• **Work order**
The lines to return are those below that contain the word "blocks".
★ ★ ★ ★ ★
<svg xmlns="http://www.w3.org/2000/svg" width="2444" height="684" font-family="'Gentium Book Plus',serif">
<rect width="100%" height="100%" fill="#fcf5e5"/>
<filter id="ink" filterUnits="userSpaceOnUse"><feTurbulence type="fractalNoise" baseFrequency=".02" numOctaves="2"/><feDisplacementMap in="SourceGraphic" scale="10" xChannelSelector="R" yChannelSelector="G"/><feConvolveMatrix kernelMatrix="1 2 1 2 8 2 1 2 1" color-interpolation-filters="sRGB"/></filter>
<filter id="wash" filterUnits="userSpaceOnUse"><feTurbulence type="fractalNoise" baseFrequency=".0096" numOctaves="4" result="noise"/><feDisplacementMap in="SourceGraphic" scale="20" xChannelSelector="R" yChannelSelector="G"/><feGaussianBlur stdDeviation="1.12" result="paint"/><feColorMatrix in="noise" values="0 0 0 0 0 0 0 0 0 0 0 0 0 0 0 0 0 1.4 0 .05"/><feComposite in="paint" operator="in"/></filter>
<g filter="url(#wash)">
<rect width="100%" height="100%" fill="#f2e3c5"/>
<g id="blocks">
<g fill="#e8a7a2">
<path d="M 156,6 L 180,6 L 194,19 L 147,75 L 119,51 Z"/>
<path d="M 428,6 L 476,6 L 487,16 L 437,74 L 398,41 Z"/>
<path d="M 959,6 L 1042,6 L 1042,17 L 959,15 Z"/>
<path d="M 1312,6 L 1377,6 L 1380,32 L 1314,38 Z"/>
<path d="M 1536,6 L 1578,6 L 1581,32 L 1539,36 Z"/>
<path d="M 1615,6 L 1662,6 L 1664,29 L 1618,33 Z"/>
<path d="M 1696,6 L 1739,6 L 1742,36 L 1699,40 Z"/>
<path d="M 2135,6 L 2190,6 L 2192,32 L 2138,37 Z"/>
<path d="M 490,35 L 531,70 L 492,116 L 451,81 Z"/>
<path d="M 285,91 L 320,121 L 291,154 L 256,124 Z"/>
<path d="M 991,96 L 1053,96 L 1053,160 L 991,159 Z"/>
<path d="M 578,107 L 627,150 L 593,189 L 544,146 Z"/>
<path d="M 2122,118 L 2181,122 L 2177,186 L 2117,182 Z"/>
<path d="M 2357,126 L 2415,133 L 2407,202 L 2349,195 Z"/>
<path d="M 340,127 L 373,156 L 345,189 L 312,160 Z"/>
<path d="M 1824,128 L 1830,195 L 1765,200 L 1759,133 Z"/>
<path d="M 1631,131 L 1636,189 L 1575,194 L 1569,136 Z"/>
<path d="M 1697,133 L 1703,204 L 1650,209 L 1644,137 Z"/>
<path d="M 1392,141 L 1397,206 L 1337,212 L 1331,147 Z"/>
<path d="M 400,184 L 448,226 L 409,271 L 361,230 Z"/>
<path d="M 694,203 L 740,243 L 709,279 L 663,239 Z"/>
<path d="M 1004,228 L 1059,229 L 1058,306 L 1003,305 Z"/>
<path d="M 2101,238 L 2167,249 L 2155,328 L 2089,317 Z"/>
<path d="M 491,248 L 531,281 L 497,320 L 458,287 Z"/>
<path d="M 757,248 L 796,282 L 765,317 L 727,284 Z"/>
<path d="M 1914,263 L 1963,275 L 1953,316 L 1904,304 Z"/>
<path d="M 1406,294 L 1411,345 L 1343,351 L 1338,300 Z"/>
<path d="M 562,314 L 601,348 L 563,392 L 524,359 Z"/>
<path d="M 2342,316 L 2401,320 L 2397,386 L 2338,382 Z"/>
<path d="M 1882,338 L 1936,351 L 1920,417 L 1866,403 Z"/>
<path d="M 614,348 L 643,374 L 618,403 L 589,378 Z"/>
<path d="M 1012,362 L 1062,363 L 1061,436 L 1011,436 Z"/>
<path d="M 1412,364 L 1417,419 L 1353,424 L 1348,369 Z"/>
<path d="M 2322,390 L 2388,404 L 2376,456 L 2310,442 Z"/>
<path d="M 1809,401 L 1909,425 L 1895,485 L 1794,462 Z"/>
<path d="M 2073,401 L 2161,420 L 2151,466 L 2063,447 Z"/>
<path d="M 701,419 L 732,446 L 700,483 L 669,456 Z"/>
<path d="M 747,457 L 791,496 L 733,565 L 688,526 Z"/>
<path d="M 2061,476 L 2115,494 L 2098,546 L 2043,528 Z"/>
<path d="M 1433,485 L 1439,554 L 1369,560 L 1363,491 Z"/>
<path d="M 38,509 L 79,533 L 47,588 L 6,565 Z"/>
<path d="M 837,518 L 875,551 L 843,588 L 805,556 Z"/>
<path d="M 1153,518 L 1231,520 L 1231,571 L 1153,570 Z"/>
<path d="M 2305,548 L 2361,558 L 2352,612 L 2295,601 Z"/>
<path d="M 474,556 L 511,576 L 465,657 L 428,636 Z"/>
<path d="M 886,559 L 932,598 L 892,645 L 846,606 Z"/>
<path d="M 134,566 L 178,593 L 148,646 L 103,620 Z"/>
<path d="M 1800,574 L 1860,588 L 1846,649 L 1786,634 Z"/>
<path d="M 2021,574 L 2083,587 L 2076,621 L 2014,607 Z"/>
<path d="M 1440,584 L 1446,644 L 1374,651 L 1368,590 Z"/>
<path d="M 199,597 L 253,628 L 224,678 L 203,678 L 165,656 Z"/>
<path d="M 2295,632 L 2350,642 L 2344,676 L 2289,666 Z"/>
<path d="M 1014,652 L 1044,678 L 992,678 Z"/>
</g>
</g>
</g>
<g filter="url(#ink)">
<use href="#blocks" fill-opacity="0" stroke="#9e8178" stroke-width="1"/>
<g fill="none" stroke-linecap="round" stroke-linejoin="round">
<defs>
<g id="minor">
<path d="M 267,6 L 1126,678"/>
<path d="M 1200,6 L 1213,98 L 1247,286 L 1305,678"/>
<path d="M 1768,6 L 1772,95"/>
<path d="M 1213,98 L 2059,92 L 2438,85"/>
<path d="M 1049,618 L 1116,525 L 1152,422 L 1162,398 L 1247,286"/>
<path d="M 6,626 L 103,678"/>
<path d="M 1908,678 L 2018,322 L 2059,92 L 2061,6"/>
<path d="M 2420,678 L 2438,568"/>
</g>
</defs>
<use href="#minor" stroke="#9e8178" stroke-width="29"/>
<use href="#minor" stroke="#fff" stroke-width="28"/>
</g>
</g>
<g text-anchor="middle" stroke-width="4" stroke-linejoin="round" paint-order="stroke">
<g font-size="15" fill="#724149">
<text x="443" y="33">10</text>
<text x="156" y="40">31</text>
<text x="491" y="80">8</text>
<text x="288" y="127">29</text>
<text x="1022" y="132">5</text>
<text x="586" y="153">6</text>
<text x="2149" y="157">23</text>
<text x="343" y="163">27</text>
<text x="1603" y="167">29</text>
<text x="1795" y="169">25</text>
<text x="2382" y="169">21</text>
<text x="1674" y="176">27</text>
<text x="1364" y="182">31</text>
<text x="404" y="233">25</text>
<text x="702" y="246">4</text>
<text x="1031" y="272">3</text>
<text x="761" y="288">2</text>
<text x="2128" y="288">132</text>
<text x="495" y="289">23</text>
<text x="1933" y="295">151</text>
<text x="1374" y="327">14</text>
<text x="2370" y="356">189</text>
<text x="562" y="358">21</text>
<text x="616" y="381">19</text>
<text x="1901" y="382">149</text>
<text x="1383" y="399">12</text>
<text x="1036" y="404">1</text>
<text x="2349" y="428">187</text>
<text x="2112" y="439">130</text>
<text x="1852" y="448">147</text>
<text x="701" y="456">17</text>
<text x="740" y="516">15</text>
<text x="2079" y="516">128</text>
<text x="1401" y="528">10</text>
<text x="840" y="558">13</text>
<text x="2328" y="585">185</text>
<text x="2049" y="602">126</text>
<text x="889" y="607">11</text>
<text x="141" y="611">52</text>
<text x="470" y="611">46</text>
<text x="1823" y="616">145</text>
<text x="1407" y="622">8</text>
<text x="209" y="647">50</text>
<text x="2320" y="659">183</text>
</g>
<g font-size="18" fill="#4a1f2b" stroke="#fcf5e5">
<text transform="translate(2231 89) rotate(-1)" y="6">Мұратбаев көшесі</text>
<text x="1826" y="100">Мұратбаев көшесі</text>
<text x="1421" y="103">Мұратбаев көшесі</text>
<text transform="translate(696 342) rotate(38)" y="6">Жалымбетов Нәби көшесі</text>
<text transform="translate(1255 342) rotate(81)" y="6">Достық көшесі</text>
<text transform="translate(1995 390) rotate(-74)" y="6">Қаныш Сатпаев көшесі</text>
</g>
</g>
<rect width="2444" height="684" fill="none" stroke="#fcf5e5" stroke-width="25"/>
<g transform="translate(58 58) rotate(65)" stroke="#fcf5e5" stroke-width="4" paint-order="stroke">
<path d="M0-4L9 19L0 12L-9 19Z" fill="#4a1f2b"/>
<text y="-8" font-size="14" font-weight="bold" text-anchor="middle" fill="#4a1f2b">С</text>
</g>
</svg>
★ ★ ★ ★ ★
• **Written solution**
<g id="blocks">
<use href="#blocks" fill-opacity="0" stroke="#9e8178" stroke-width="1"/>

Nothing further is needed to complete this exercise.